WORK ITEM » Go to the line holding "M782,340L927,261L985,253L1036,233" in the entries below and write out exactly every line down to and including the line holding "M10,2099L1036,2083".

━━━━━━━━━━━━━━━━

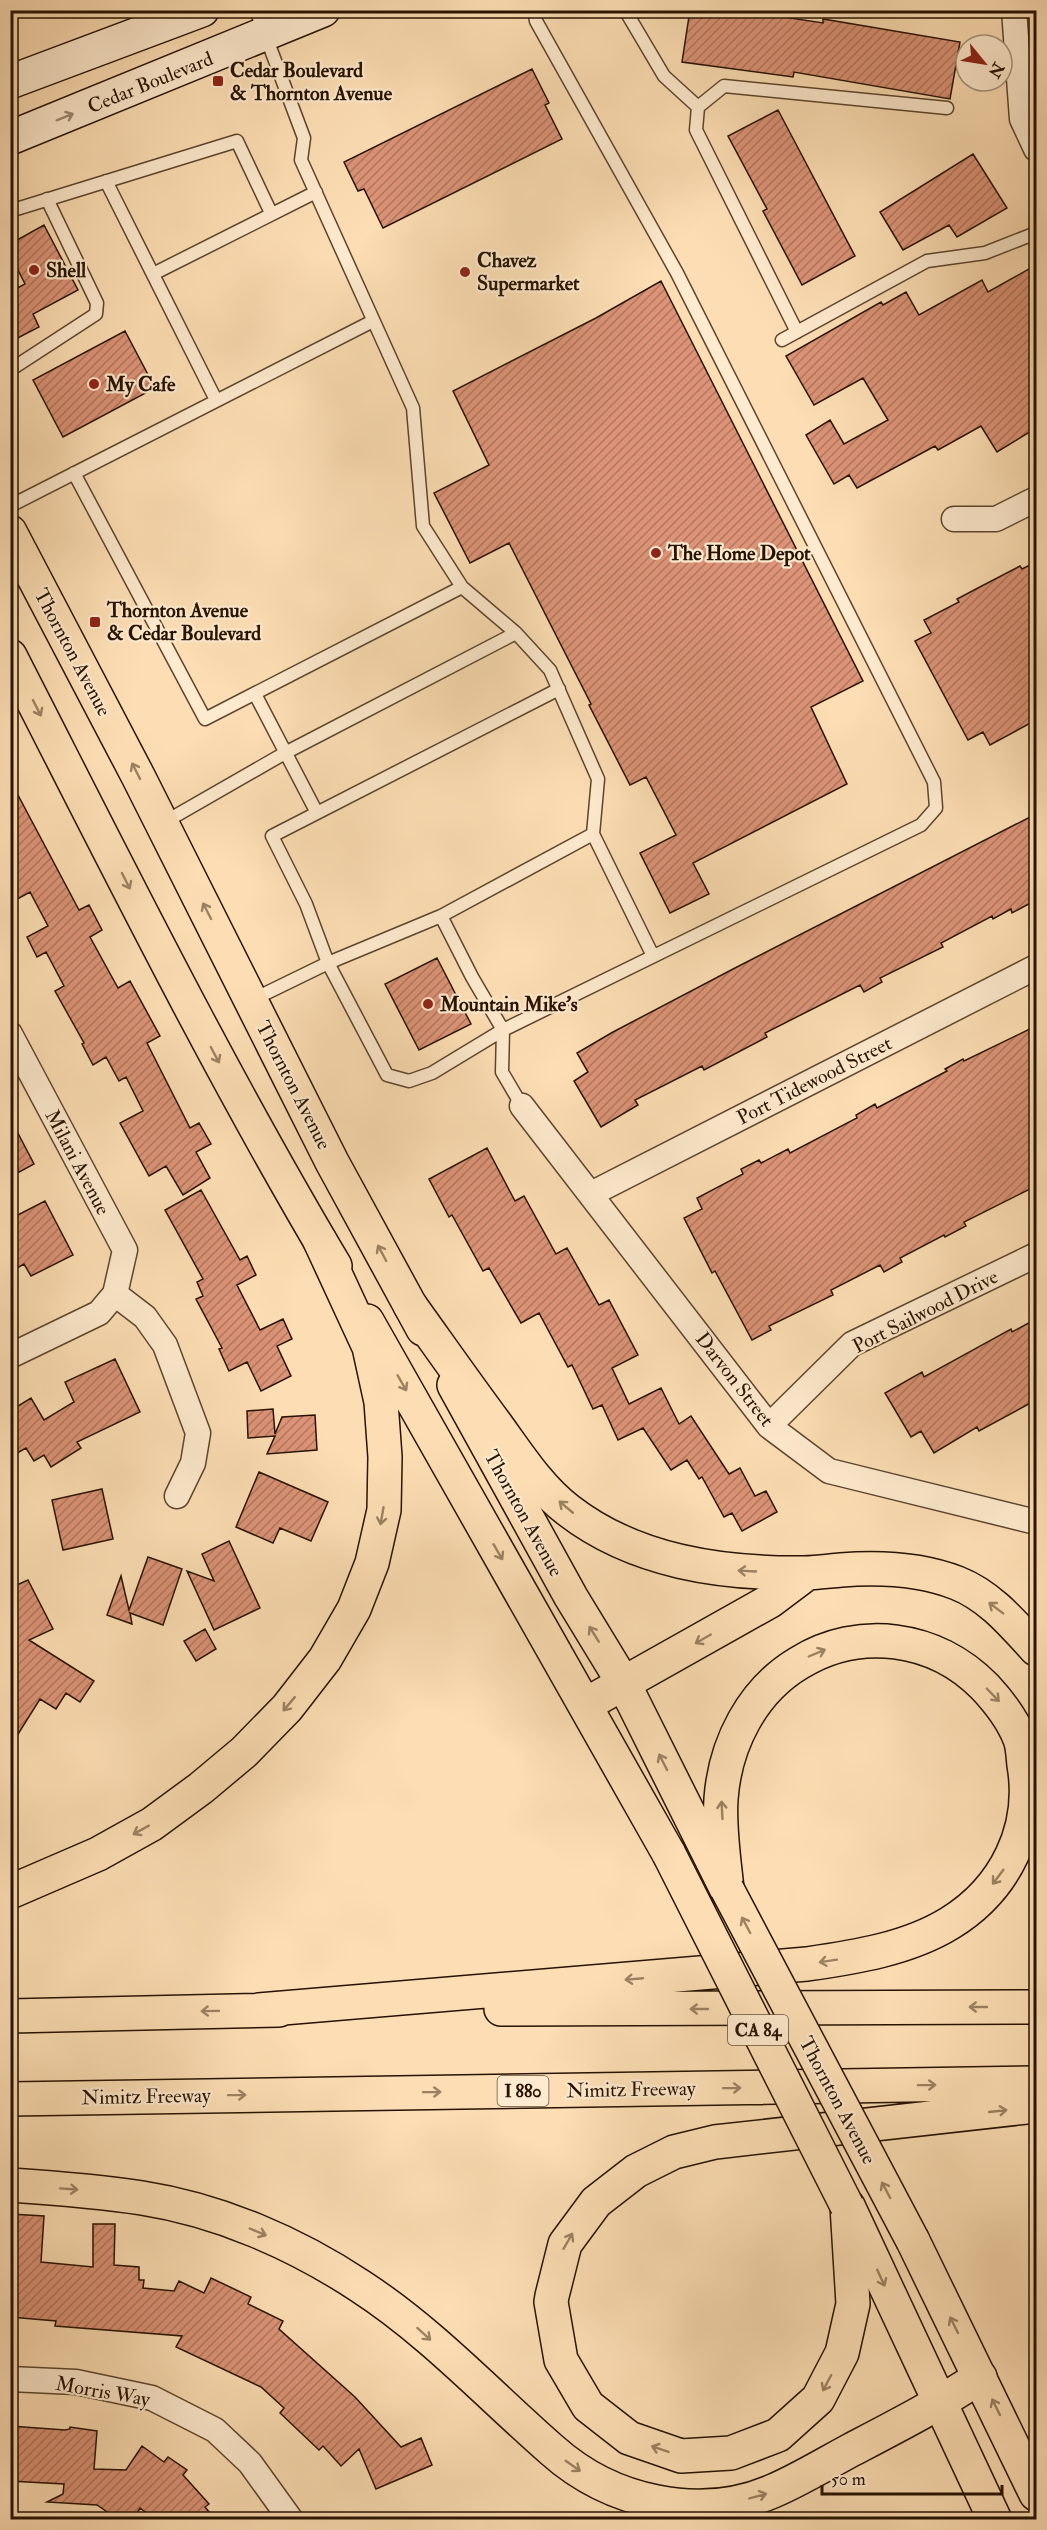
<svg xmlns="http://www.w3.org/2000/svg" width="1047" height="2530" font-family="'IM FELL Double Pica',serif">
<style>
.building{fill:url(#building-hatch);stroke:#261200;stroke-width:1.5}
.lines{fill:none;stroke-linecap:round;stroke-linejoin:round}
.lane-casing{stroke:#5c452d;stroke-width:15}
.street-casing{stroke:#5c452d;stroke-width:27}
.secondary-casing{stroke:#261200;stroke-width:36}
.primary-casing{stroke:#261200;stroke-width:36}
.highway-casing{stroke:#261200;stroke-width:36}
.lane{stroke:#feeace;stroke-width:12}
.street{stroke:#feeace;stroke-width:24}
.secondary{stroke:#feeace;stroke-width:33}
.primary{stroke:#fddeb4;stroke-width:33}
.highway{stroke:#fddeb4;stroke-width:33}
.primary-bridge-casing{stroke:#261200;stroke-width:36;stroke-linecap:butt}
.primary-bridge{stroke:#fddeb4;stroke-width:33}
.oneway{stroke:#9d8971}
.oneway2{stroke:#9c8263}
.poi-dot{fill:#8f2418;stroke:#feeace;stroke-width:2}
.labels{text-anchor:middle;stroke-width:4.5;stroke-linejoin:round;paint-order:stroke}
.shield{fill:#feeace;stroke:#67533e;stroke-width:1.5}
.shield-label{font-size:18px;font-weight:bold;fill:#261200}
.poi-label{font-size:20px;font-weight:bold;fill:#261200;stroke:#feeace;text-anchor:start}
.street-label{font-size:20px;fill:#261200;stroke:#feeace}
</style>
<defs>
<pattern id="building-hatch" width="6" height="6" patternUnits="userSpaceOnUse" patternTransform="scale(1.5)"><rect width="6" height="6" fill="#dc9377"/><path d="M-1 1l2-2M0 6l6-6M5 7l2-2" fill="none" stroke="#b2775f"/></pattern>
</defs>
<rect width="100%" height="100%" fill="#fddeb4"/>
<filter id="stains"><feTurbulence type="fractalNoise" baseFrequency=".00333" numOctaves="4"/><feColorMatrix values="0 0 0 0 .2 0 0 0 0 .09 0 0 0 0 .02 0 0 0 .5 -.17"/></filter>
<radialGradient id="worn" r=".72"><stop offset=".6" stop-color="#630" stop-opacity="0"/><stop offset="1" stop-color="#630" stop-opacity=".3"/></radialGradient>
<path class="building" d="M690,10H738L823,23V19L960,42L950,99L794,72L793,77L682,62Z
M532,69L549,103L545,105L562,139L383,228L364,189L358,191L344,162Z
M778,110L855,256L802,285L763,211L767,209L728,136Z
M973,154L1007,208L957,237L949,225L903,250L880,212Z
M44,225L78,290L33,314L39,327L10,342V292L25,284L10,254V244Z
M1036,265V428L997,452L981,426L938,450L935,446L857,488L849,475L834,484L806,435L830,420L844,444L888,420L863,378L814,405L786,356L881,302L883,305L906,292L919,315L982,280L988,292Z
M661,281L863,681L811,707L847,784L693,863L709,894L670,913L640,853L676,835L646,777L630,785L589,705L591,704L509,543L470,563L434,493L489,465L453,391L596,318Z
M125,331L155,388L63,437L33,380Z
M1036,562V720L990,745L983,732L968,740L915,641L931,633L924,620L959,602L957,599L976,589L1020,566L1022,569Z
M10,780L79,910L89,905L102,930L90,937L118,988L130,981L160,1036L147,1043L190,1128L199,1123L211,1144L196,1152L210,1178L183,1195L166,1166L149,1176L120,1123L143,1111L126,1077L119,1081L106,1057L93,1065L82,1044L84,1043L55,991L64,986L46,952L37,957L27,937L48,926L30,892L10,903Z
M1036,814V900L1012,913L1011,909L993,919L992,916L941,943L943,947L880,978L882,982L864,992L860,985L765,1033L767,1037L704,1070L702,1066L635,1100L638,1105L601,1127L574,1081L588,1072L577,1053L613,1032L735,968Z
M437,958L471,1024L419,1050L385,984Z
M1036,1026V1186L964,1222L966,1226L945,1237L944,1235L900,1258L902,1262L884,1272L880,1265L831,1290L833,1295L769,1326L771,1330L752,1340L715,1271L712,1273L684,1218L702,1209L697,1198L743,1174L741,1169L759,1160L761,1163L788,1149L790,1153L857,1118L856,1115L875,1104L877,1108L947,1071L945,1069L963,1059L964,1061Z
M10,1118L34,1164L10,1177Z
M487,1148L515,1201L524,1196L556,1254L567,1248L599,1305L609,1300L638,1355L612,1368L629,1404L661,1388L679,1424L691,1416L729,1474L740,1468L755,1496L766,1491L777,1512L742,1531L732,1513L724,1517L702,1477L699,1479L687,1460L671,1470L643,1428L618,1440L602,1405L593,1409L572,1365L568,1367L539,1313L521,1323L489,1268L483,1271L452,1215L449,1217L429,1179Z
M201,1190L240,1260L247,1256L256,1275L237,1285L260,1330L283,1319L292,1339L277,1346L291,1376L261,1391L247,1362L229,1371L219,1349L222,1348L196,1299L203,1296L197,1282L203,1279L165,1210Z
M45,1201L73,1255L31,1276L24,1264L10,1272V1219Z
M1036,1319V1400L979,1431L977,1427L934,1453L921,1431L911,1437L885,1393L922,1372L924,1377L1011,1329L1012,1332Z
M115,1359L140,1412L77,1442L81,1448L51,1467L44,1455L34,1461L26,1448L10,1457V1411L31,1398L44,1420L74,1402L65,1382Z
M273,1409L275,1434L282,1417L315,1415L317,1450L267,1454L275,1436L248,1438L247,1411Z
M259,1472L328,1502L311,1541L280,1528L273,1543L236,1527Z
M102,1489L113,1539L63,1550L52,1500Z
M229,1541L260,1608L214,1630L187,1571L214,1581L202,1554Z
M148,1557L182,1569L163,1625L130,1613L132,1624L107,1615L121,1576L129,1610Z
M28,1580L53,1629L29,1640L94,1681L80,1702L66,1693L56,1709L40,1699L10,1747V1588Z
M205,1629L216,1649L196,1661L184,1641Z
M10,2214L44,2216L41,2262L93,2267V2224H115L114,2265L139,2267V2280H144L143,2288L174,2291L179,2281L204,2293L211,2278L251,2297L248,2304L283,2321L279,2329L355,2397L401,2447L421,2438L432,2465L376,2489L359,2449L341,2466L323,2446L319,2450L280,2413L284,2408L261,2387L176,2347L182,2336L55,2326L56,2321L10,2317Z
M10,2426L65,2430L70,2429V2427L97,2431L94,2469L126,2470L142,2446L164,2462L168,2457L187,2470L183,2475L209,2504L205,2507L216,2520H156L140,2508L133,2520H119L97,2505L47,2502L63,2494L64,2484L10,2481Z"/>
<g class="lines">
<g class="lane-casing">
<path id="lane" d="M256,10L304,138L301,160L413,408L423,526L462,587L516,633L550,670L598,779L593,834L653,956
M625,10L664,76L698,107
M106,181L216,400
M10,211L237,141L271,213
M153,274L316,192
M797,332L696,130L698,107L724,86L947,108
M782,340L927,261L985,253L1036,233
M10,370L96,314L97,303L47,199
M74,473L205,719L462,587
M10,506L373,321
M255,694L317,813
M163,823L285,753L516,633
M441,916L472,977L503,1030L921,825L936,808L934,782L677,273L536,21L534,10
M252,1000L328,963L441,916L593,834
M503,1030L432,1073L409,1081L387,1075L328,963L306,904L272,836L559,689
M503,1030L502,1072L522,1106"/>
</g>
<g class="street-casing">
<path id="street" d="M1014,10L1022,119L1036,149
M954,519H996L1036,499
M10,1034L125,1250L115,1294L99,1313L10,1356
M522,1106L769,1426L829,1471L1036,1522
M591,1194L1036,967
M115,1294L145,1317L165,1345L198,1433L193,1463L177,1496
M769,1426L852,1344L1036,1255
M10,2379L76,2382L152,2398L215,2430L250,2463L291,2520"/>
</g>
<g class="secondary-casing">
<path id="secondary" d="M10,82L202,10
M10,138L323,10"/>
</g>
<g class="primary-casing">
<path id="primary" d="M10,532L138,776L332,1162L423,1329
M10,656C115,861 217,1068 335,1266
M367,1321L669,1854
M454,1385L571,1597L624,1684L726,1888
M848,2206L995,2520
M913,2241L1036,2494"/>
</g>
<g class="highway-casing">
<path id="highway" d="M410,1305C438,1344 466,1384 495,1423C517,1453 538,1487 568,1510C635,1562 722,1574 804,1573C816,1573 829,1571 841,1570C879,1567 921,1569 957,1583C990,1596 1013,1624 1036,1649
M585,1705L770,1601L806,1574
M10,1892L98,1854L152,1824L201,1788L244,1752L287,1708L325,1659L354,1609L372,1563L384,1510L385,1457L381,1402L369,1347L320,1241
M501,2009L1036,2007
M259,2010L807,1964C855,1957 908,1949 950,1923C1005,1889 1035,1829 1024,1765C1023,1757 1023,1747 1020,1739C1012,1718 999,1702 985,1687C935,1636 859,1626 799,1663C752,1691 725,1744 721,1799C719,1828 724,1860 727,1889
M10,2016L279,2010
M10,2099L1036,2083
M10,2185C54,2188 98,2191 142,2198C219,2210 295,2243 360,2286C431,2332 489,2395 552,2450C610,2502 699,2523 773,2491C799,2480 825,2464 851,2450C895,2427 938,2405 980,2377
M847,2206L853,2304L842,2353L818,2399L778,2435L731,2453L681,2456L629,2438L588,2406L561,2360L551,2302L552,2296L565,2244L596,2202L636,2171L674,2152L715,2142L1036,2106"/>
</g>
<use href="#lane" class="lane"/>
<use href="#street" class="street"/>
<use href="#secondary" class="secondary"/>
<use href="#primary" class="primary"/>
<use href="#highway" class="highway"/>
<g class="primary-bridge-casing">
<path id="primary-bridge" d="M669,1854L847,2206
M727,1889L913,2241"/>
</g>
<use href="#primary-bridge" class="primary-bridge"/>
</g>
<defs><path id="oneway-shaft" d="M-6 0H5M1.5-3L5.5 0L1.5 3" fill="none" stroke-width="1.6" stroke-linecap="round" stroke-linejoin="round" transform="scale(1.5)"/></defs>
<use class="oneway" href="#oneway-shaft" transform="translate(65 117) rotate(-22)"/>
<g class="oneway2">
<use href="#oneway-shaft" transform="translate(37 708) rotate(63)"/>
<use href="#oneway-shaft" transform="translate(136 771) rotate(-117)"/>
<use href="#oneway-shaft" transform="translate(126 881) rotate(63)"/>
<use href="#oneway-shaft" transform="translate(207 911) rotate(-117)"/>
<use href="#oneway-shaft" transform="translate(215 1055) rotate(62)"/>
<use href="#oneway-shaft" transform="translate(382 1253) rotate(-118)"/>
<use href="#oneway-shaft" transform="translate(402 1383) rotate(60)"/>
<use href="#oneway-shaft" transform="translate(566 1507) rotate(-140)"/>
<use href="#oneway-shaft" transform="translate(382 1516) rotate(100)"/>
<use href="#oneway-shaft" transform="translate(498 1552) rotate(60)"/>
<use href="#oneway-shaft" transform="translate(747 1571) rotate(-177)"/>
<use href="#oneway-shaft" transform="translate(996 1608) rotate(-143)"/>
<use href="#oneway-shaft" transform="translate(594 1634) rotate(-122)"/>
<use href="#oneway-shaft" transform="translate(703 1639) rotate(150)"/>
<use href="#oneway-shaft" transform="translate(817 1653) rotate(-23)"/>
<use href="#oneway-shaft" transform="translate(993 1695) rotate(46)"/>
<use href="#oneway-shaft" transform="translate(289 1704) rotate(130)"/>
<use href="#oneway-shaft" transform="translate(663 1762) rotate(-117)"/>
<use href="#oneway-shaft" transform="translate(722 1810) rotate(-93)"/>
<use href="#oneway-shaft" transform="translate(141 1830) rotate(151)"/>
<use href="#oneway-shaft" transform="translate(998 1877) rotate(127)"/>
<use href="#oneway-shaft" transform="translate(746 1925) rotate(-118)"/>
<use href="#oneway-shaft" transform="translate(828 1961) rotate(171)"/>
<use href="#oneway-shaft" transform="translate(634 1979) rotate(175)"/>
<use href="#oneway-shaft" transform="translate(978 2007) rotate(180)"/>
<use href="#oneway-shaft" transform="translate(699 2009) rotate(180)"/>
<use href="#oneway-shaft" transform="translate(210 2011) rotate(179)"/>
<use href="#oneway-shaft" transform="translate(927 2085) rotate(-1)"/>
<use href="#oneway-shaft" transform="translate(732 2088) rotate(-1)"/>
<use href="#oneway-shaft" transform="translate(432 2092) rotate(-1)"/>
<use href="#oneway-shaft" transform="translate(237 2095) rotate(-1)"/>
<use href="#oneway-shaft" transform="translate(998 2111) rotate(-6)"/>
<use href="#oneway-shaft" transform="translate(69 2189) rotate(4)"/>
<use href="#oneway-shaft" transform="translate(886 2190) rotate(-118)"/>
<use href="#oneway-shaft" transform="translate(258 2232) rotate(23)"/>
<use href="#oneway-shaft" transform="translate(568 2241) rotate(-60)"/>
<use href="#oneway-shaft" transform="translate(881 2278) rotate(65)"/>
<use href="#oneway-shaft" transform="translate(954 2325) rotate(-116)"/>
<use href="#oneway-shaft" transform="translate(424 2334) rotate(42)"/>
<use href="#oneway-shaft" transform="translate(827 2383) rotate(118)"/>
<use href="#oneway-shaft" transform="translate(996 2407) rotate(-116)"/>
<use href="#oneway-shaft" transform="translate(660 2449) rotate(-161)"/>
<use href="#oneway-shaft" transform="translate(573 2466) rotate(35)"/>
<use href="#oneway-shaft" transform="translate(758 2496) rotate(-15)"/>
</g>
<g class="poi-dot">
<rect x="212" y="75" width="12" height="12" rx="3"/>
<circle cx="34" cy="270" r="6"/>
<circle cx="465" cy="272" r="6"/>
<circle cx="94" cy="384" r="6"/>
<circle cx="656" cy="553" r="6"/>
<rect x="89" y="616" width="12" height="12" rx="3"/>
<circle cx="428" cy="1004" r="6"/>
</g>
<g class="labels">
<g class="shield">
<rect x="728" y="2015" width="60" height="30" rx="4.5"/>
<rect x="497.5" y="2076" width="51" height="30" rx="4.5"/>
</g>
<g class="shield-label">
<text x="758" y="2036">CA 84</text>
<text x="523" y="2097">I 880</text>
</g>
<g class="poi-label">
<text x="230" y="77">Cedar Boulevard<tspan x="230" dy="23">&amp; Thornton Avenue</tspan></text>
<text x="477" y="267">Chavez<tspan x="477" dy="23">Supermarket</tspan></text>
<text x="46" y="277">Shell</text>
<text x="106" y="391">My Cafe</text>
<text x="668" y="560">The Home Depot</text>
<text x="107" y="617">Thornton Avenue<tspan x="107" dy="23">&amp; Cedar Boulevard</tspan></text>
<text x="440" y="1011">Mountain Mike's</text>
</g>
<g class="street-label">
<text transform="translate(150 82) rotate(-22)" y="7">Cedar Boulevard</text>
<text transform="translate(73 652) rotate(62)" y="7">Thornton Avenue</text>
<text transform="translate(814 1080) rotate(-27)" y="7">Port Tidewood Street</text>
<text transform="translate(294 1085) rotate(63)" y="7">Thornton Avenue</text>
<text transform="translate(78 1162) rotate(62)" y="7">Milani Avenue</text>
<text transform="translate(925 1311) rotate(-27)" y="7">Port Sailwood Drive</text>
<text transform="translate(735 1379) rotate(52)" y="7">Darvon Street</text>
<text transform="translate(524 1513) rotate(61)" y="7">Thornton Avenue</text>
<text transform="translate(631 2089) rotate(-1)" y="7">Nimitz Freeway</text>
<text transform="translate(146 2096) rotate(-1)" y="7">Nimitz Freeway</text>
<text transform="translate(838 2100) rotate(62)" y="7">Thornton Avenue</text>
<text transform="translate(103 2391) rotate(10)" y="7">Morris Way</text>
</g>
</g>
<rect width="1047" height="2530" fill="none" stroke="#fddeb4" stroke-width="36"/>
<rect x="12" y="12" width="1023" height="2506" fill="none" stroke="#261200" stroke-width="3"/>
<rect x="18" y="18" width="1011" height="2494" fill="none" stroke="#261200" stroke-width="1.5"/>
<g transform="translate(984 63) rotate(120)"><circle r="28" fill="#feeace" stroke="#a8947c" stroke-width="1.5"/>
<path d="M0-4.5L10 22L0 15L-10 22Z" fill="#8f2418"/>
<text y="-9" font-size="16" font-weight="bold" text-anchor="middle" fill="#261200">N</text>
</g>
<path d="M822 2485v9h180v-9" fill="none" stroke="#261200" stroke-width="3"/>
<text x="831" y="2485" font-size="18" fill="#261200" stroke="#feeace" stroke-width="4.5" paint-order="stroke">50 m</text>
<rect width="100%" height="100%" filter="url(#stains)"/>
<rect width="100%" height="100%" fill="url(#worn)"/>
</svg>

━━━━━━━━━━━━━━━━

SOLUTION BELOW »
M782,340L927,261L985,253L1036,233
M10,370L96,314L97,303L47,199
M74,473L205,719L462,587
M10,506L373,321
M255,694L317,813
M163,823L285,753L516,633
M441,916L472,977L503,1030L921,825L936,808L934,782L677,273L536,21L534,10
M252,1000L328,963L441,916L593,834
M503,1030L432,1073L409,1081L387,1075L328,963L306,904L272,836L559,689
M503,1030L502,1072L522,1106"/>
</g>
<g class="street-casing">
<path id="street" d="M1014,10L1022,119L1036,149
M954,519H996L1036,499
M10,1034L125,1250L115,1294L99,1313L10,1356
M522,1106L769,1426L829,1471L1036,1522
M591,1194L1036,967
M115,1294L145,1317L165,1345L198,1433L193,1463L177,1496
M769,1426L852,1344L1036,1255
M10,2379L76,2382L152,2398L215,2430L250,2463L291,2520"/>
</g>
<g class="secondary-casing">
<path id="secondary" d="M10,82L202,10
M10,138L323,10"/>
</g>
<g class="primary-casing">
<path id="primary" d="M10,532L138,776L332,1162L423,1329
M10,656C115,861 217,1068 335,1266
M367,1321L669,1854
M454,1385L571,1597L624,1684L726,1888
M848,2206L995,2520
M913,2241L1036,2494"/>
</g>
<g class="highway-casing">
<path id="highway" d="M410,1305C438,1344 466,1384 495,1423C517,1453 538,1487 568,1510C635,1562 722,1574 804,1573C816,1573 829,1571 841,1570C879,1567 921,1569 957,1583C990,1596 1013,1624 1036,1649
M585,1705L770,1601L806,1574
M10,1892L98,1854L152,1824L201,1788L244,1752L287,1708L325,1659L354,1609L372,1563L384,1510L385,1457L381,1402L369,1347L320,1241
M501,2009L1036,2007
M259,2010L807,1964C855,1957 908,1949 950,1923C1005,1889 1035,1829 1024,1765C1023,1757 1023,1747 1020,1739C1012,1718 999,1702 985,1687C935,1636 859,1626 799,1663C752,1691 725,1744 721,1799C719,1828 724,1860 727,1889
M10,2016L279,2010
M10,2099L1036,2083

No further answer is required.